Just conceive what a caper He cut, when her taper
Long fingers scrawl'd this upon whitey-brown paper
(At the instant he seiz'd and before he had kiss'd her) --
'Ha' done, Mister Hermann! for shame: it's your sister!'
His hair stands on end, -- he desists from his tricks
And remains in a 'pretty particular fix,'
As he knows Sir John Nicholl Still keeps rods in pickle,
Offences of this kind severely to tickle.
At so near an escape from his court and its sentence
His eyes fill with tears and his breast with repentance
So, picking and stealing, And unrighteous dealing
Of all sorts, he cuts, from this laudable feeling:
Of wickedness weary, With many a tear, he
Now takes a French leave of the vile Condottieri:
And the next thing we hear of this penitent villain,
He is begging in rags in the suburbs of Milan.

Half-starved, meagre, and pale, His energies fail,
When his sister comes in with a pot of mild ale:
But though tatter'd his jerkins,
His heart is whole, -- workings
Of conscience debar him from 'Barclay and Perkins.'
'I'll drink,' exclaims he, 'Nothing stronger than tea,
And that but the worst and the weakest Bohea,
Till I've done -- from my past scenes of folly a far actor --
Some feat shall redeem both my wardrobe and character.
At signs of remorse so decided and visible
Nought can equal the joy of his fair sister Isabel,
And the Dumb Lady too,
Who runs off to a Jew
And buys him a coat of mail spick and span new,
In the hope that his prowess and deeds as a Knight
Will keep his late larcenies quite out of sight.
By the greatest good luck, his old friends the banditti
Choose this moment to make an attack on the city!
Now you all know the way,
Heroes hack, hew, and slay,
When once they get fairly mixed up in a fray:
Hermann joins in the melee,
Pounds this to a jelly,
Runs that through the back, and a third through the belly,
Till many a broken bone, bruised rib, and flat head,
Made his ci-devant friends curse the hour that he ratted.

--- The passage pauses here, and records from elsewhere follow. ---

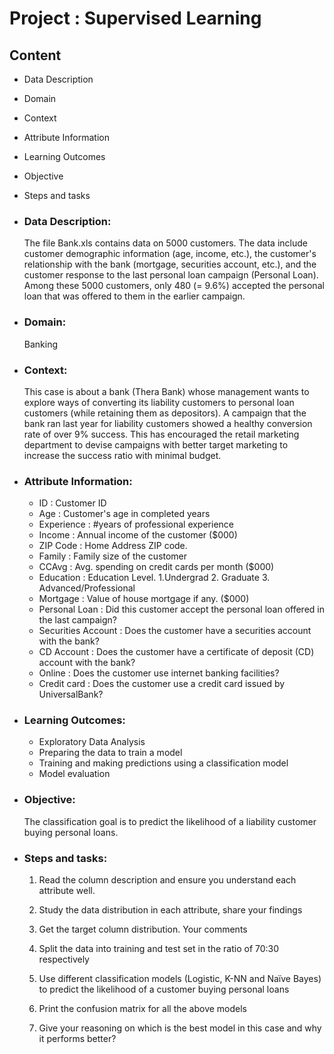 # Project : Supervised Learning

## Content 
 - Data Description	
 - Domain
 - Context
 - Attribute Information
 - Learning Outcomes
 - Objective
 - Steps and tasks
	
- ### Data Description: 	
	The file Bank.xls contains data on 5000 customers. The data include customer demographic information (age, income, etc.), the customer's relationship with
    the bank (mortgage, securities account, etc.), and the customer response to the last personal loan campaign (Personal Loan). Among these 5000 customers,
	only 480 (= 9.6%) accepted the personal loan that was offered to them in the earlier campaign.
	
- ### Domain:

    Banking

- ### Context:

	This case is about a bank (Thera Bank) whose management wants to explore ways of converting its liability customers to personal loan customers (while
	retaining them as depositors). A campaign that the bank ran last year for liability customers showed a healthy conversion rate of over 9% success. This has
    encouraged the retail marketing department to devise campaigns with better target marketing to increase the success ratio with minimal budget.


- ### Attribute Information:
	- ID : Customer ID
    - Age : Customer's age in completed years
    - Experience : #years of professional experience
    - Income : Annual income of the customer ($000)
    - ZIP Code : Home Address ZIP code.
    - Family : Family size of the customer
    - CCAvg : Avg. spending on credit cards per month ($000)
    - Education : Education Level.
		1.Undergrad
		2. Graduate
		3. Advanced/Professional
    - Mortgage : Value of house mortgage if any. ($000)
    - Personal Loan : Did this customer accept the personal loan offered in the last campaign?
    - Securities Account : Does the customer have a securities account with the bank?
    - CD Account : Does the customer have a certificate of deposit (CD) account with the bank?
    - Online : Does the customer use internet banking facilities?
    - Credit card : Does the customer use a credit card issued by UniversalBank?
	  
- ### Learning Outcomes:

	- Exploratory Data Analysis
    - Preparing the data to train a model
    - Training and making predictions using a classification model 
	- Model evaluation
	
- ### Objective:

    The classification goal is to predict the likelihood of a liability customer buying personal loans.

	  
- ### Steps and tasks:

	1. Read the column description and ensure you understand each attribute well.
    2. Study the data distribution in each attribute, share your findings

	3. Get the target column distribution. Your comments 
	4. Split the data into training and test set in the ratio of 70:30 respectively
	5. Use different classification models (Logistic, K-NN and Naïve Bayes) to predict the likelihood of a customer buying personal loans 
	6. Print the confusion matrix for all the above models 
	7. Give your reasoning on which is the best model in this case and why it performs better? 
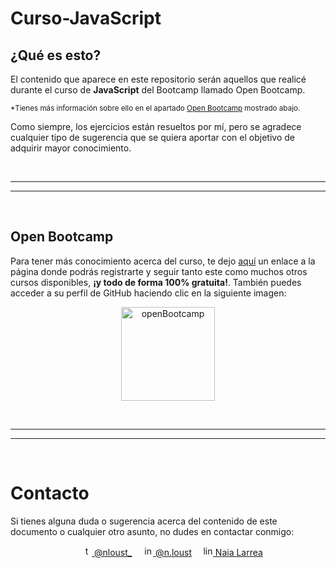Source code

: # Curso-JavaScript

## ¿Qué es esto?

El contenido que aparece en este repositorio serán aquellos que realicé durante el curso de **JavaScript** del Bootcamp llamado Open Bootcamp.

<sub>*Tienes más información sobre ello en el apartado [Open Bootcamp](#open-bootcamp) mostrado abajo.</sub>

Como siempre, los ejercicios están resueltos por mí, pero se agradece cualquier tipo de sugerencia que se quiera aportar con el objetivo de adquirir mayor conocimiento.


<br><hr>
<hr><br>


## Open Bootcamp

Para tener más conocimiento acerca del curso, te dejo [aquí](https://open-bootcamp.com/) un enlace a la página donde podrás registrarte y seguir tanto este como muchos otros cursos disponibles, **¡y todo de forma 100% gratuita!**. También puedes acceder a su perfil de GitHub haciendo clic en la siguiente imagen:

<div align="center">
	<a href="https://github.com/Open-Bootcamp">
		<img src="https://vlctesting.es/wp-content/uploads/2022/08/Open-Bootcamp.png" alt="openBootcamp" width="150px"/>
	</a>
</div>


<br><hr>
<hr><br>


# Contacto

Si tienes alguna duda o sugerencia acerca del contenido de este documento o cualquier otro asunto, no dudes en contactar conmigo:

<div align="center">
&emsp;<a href="https://twitter.com/nloust_"><img width="16" alt="twitter_logo" src="https://user-images.githubusercontent.com/110897750/195668304-54d1fbb3-bea1-4f9d-9ee7-7e494bd79013.png"> @nloust_</a> <!-- twitter: -->
&emsp;<a href="https://www.instagram.com/n.loust/"><img width="16" alt="instagram_logo" src="https://seeklogo.com/images/I/instagram-new-2016-logo-4773FE3F99-seeklogo.com.png"> @n.loust</a> <!-- instagram: -->
&emsp;<a href="https://www.linkedin.com/in/naia-larrea/"><img width="16" alt="linkedin_logo" src="https://user-images.githubusercontent.com/110897750/195669519-30e44b5d-4bef-47d3-9e37-81cff0ee5e55.png"> Naia Larrea</a> <!-- linkedin: -->
</div>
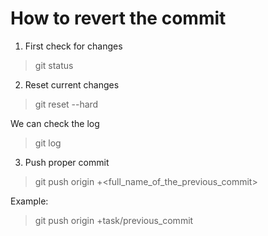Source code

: ﻿# How to revert the commit

1. First check for changes

> git status

2. Reset current changes

> git reset --hard

We can check the log

> git log

3. Push proper commit

> git push origin +<full_name_of_the_previous_commit>

Example:

> git push origin +task/previous_commit
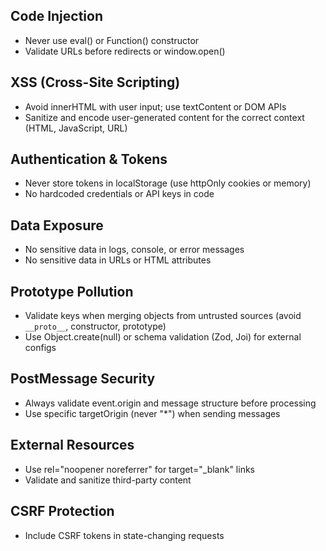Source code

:## Code Injection

- Never use eval() or Function() constructor
- Validate URLs before redirects or window.open()

## XSS (Cross-Site Scripting)

- Avoid innerHTML with user input; use textContent or DOM APIs
- Sanitize and encode user-generated content for the correct context (HTML, JavaScript, URL)

## Authentication & Tokens

- Never store tokens in localStorage (use httpOnly cookies or memory)
- No hardcoded credentials or API keys in code

## Data Exposure

- No sensitive data in logs, console, or error messages
- No sensitive data in URLs or HTML attributes

## Prototype Pollution

- Validate keys when merging objects from untrusted sources (avoid `__proto__`, constructor, prototype)
- Use Object.create(null) or schema validation (Zod, Joi) for external configs

## PostMessage Security

- Always validate event.origin and message structure before processing
- Use specific targetOrigin (never "*") when sending messages

## External Resources

- Use rel="noopener noreferrer" for target="\_blank" links
- Validate and sanitize third-party content

## CSRF Protection

- Include CSRF tokens in state-changing requests
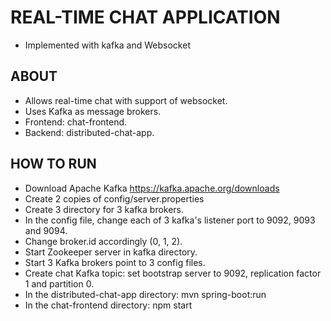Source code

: # REAL-TIME CHAT APPLICATION
- Implemented with kafka and Websocket

## ABOUT
- Allows real-time chat with support of websocket.
- Uses Kafka as message brokers.
- Frontend: chat-frontend.
- Backend: distributed-chat-app.

## HOW TO RUN
- Download Apache Kafka https://kafka.apache.org/downloads
- Create 2 copies of config/server.properties
- Create 3 directory for 3 kafka brokers.
- In the config file, change each of 3 kafka's listener port to 9092, 9093 and 9094.
- Change broker.id accordingly (0, 1, 2).
- Start Zookeeper server in kafka directory.
- Start 3 Kafka brokers point to 3 config files.
- Create chat Kafka topic: set bootstrap server to 9092, replication factor 1 and partition 0.
- In the distributed-chat-app directory: mvn spring-boot:run
- In the chat-frontend directory: npm start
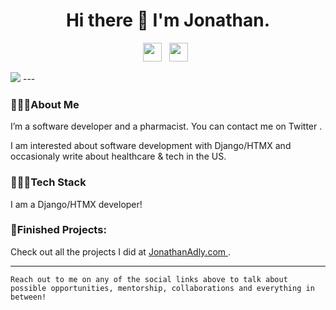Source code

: <h1 align= 'center'> Hi there 👋 I'm Jonathan. </h1>

<p align='center'>
<a href="mailto:gadly0123@gmail.com"><img height="30" src="https://raw.githubusercontent.com/iansmathew/iansmathew/master/assets/icon_email.png"></a>&nbsp;&nbsp;
<a href="https://twitter.com/Jonathan_Adly_"><img height="30" src="https://raw.githubusercontent.com/iansmathew/iansmathew/master/assets/icon_twitter.png"></a>&nbsp;&nbsp;
</p>

<img src= "https://teehunter.com/wp-content/uploads/2013/11/breaking-bad-t-shirts-banner.jpg">
---

### 🙋🏽‍♂️About Me
I’m a software developer and a pharmacist. You can contact me on Twitter .

I am interested about software development with Django/HTMX and occasionaly write about healthcare & tech in the US.

### 👨🏽‍💻Tech Stack

I am a Django/HTMX developer!   


### 🚧Finished Projects:

Check out all the projects I did at <a href="https://jonathanadly.com"> JonathanAdly.com </a>. 



---

`Reach out to me on any of the social links above to talk about possible opportunities, mentorship, collaborations and everything in between!`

Amid so many blows, Of course you'll suppose
He must get a black eye, or, at least, bloody nose;
'Take that!' cried a bandit, and struck while he spoke it,
His spear in his breast, and, in pulling it out, broke it.
Hermann fainted away, When, as breathless he lay,
A rascal claim'd all the renown of the day;
A recreant, cowardly, white-liver'd knight,
Who had skulk'd in a furze-bush the whole of the fight.
But the Dumb Lady soon Put some gin in a spoon,
And half strangles poor Hermann, who wakes from his swoon,
And exhibits his wound, when the head of the spear
Fits its handle, and makes his identity clear.
The murder thus out, Hermann's feted and thanked,
While his rascally rival gets toss'd in a blanket;
And to finish the play -- As reform'd rakes they say,
Make the best of all husbands -- the very same day
Hermann sends for a priest, as he must wed with some -- lady,
Buys a ring and a licence, and marries the Dumb Lady.


Take warning, young people, of every degree,
From Hermann's example, and don't live too free!
If you get in bad company, fly from it soon!
If you chance to get thrash'd, take some gin in a spoon;
And remember, since wedlock's not all sugar-candy,
If you wish to 'scape 'wigging,' a dumb wife's the dandy!